Istruzioni e requisiti
Disponi come elenco numerato le righe di tutti i record qui sotto, omettendo le righe vuote. Lascia fuori dalla risposta le immagini.

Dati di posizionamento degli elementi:

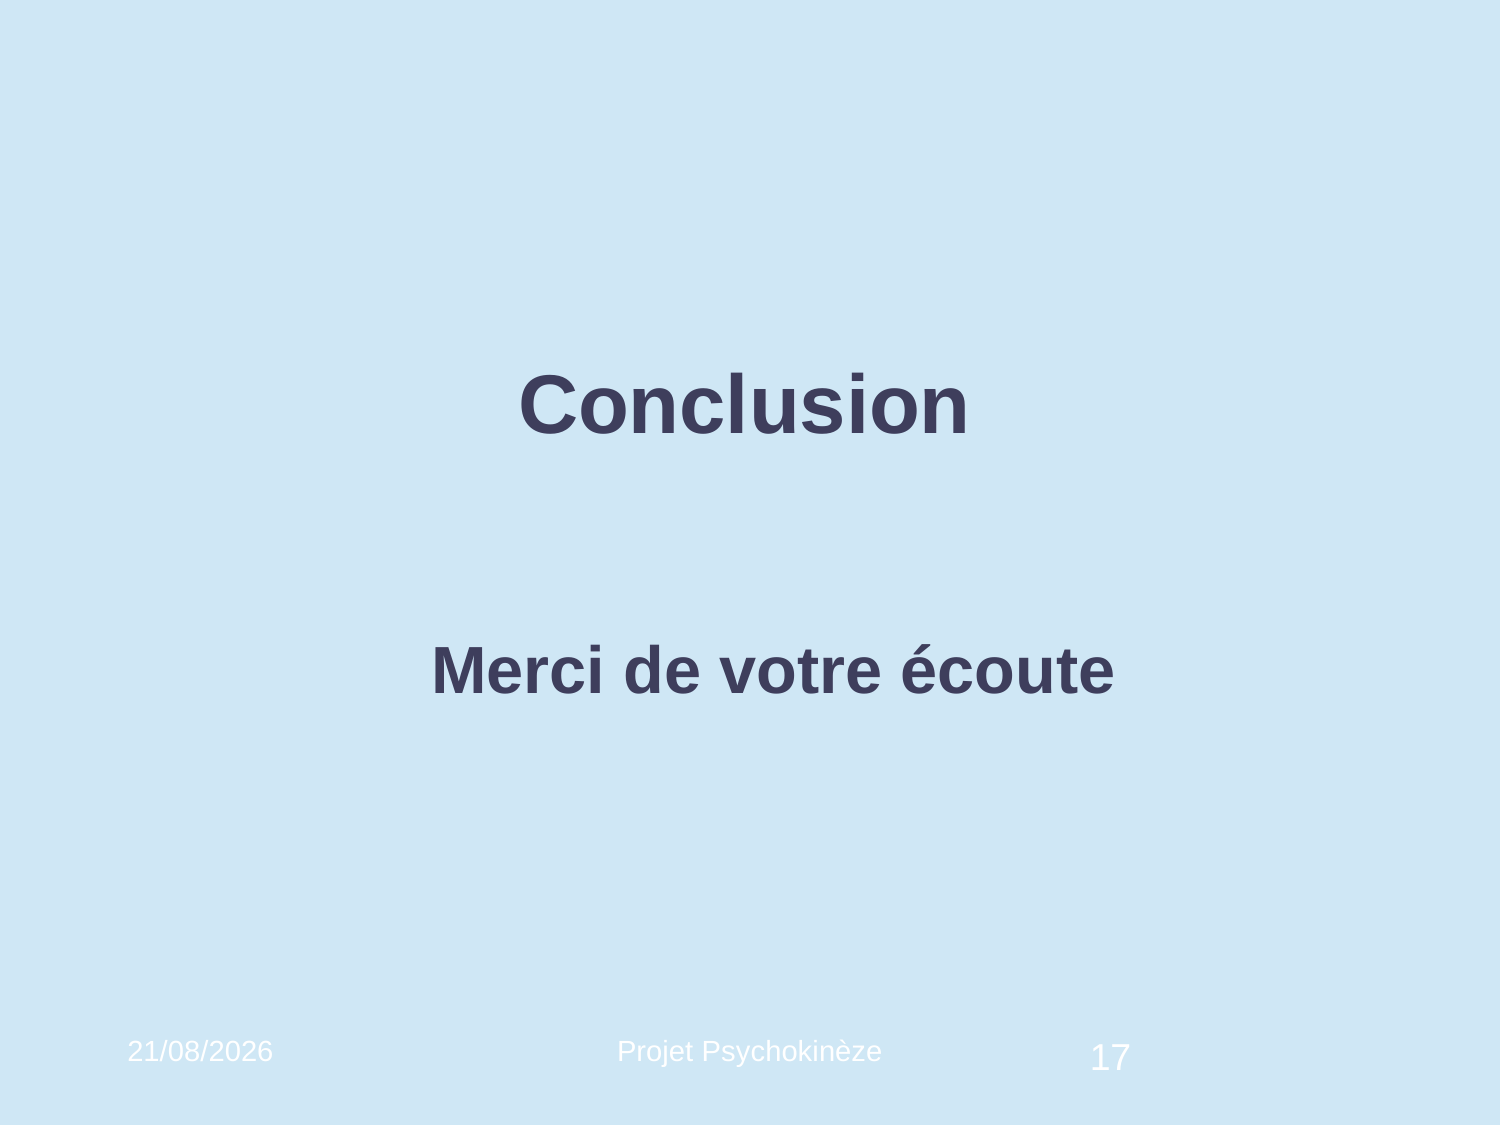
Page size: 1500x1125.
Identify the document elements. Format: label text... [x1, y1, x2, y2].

slide_number <numéro> [1074, 1025, 1388, 1100]
list [50, 249, 1463, 1000]
text_box Merci de votre écoute [283, 625, 1264, 716]
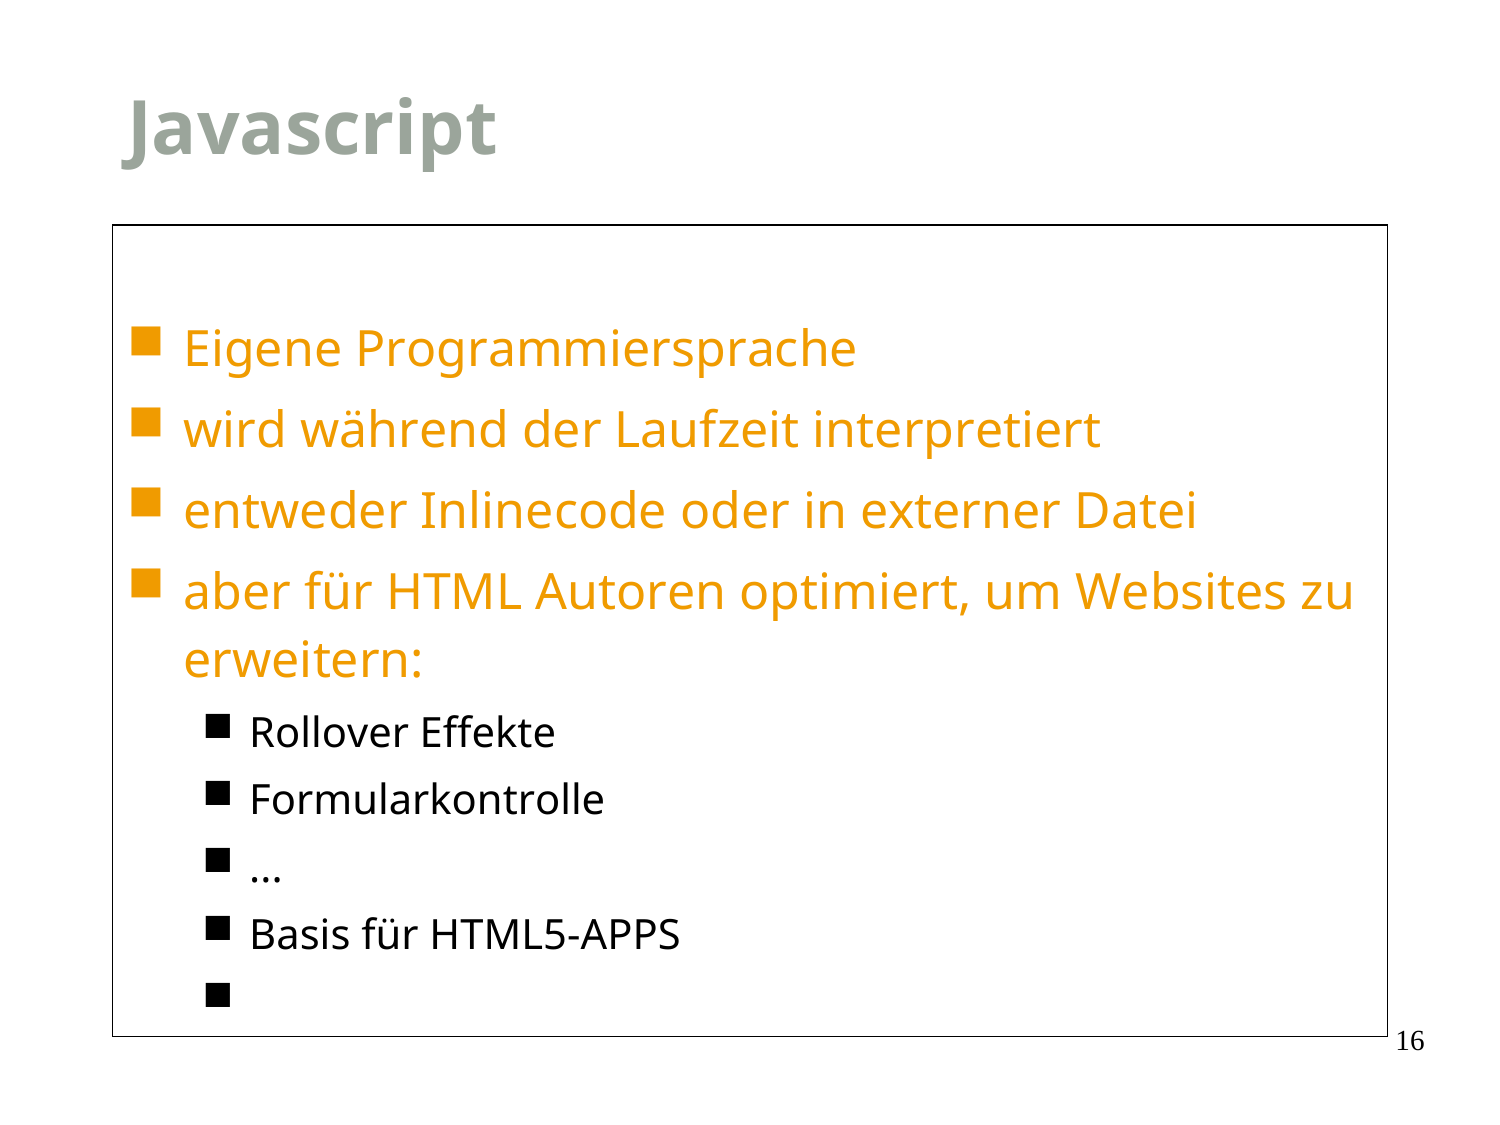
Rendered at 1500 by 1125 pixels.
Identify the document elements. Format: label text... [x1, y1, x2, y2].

list Eigene Programmiersprache wird während der Laufzeit interpretiert entweder Inlinecode oder in externer Datei aber für HTML Autoren optimiert, um Websites zu erweitern: Rollover Effekte Formularkontrolle ... Basis für HTML5-APPS [112, 224, 1388, 988]
title Javascript [112, 71, 1388, 179]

Risultato atteso
1. Page size: 1500x1125.
2. Identify the document elements. Format: label text... [x1, y1, x2, y2].
3. slide_number <numéro> [1074, 1025, 1388, 1100]
4. list [50, 249, 1463, 1000]
5. text_box Merci de votre écoute [283, 625, 1264, 716]
6. Rendered at 1500 by 1125 pixels.
7. Identify the document elements. Format: label text... [x1, y1, x2, y2].
8. list Eigene Programmiersprache wird während der Laufzeit interpretiert entweder Inlinecode oder in externer Datei aber für HTML Autoren optimiert, um Websites zu erweitern: Rollover Effekte Formularkontrolle ... Basis für HTML5-APPS [112, 224, 1388, 988]
9. title Javascript [112, 71, 1388, 179]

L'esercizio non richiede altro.